- **ACTIVITY**
Which lines run from the one containing "pour autant qu'il est dans un fauteuil" through the end of the entries? Restate them word for word, and only those.

- **TASK INPUT**
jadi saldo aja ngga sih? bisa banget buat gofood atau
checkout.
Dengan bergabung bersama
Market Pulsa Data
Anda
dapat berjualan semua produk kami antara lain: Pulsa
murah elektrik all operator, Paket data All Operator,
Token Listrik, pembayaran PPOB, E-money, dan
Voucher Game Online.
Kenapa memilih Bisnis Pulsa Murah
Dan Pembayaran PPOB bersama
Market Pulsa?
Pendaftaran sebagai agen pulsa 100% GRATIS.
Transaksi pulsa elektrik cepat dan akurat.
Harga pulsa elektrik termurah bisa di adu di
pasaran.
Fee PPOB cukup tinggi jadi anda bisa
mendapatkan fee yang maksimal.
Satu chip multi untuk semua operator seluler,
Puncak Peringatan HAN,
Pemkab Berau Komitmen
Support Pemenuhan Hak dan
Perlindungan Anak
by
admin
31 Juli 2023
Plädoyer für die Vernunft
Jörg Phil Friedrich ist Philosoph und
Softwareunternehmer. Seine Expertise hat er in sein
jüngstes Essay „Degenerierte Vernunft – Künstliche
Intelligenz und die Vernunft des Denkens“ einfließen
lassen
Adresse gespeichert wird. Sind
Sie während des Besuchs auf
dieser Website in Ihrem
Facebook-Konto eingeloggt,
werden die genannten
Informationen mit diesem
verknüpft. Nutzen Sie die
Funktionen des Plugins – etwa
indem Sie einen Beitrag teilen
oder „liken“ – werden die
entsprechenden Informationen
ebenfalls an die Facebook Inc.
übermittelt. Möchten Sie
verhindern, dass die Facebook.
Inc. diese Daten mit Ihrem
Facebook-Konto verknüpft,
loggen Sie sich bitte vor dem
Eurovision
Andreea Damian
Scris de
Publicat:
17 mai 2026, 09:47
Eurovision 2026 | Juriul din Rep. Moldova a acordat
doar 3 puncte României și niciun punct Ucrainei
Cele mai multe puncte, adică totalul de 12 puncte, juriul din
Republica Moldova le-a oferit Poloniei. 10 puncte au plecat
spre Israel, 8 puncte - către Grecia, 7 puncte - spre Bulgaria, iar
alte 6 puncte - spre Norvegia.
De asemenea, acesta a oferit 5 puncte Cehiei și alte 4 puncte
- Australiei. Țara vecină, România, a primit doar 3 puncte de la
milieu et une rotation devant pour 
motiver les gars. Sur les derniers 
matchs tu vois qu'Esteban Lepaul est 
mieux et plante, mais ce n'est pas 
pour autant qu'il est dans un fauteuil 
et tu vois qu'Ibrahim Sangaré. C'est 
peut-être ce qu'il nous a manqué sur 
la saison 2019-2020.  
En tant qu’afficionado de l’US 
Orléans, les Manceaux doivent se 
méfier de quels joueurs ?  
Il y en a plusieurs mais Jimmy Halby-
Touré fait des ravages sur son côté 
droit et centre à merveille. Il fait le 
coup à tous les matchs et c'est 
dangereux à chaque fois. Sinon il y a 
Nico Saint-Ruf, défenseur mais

- **TASK SOLUTION**
pour autant qu'il est dans un fauteuil 
et tu vois qu'Ibrahim Sangaré. C'est 
peut-être ce qu'il nous a manqué sur 
la saison 2019-2020.  
En tant qu’afficionado de l’US 
Orléans, les Manceaux doivent se 
méfier de quels joueurs ?  
Il y en a plusieurs mais Jimmy Halby-
Touré fait des ravages sur son côté 
droit et centre à merveille. Il fait le 
coup à tous les matchs et c'est 
dangereux à chaque fois. Sinon il y a 
Nico Saint-Ruf, défenseur mais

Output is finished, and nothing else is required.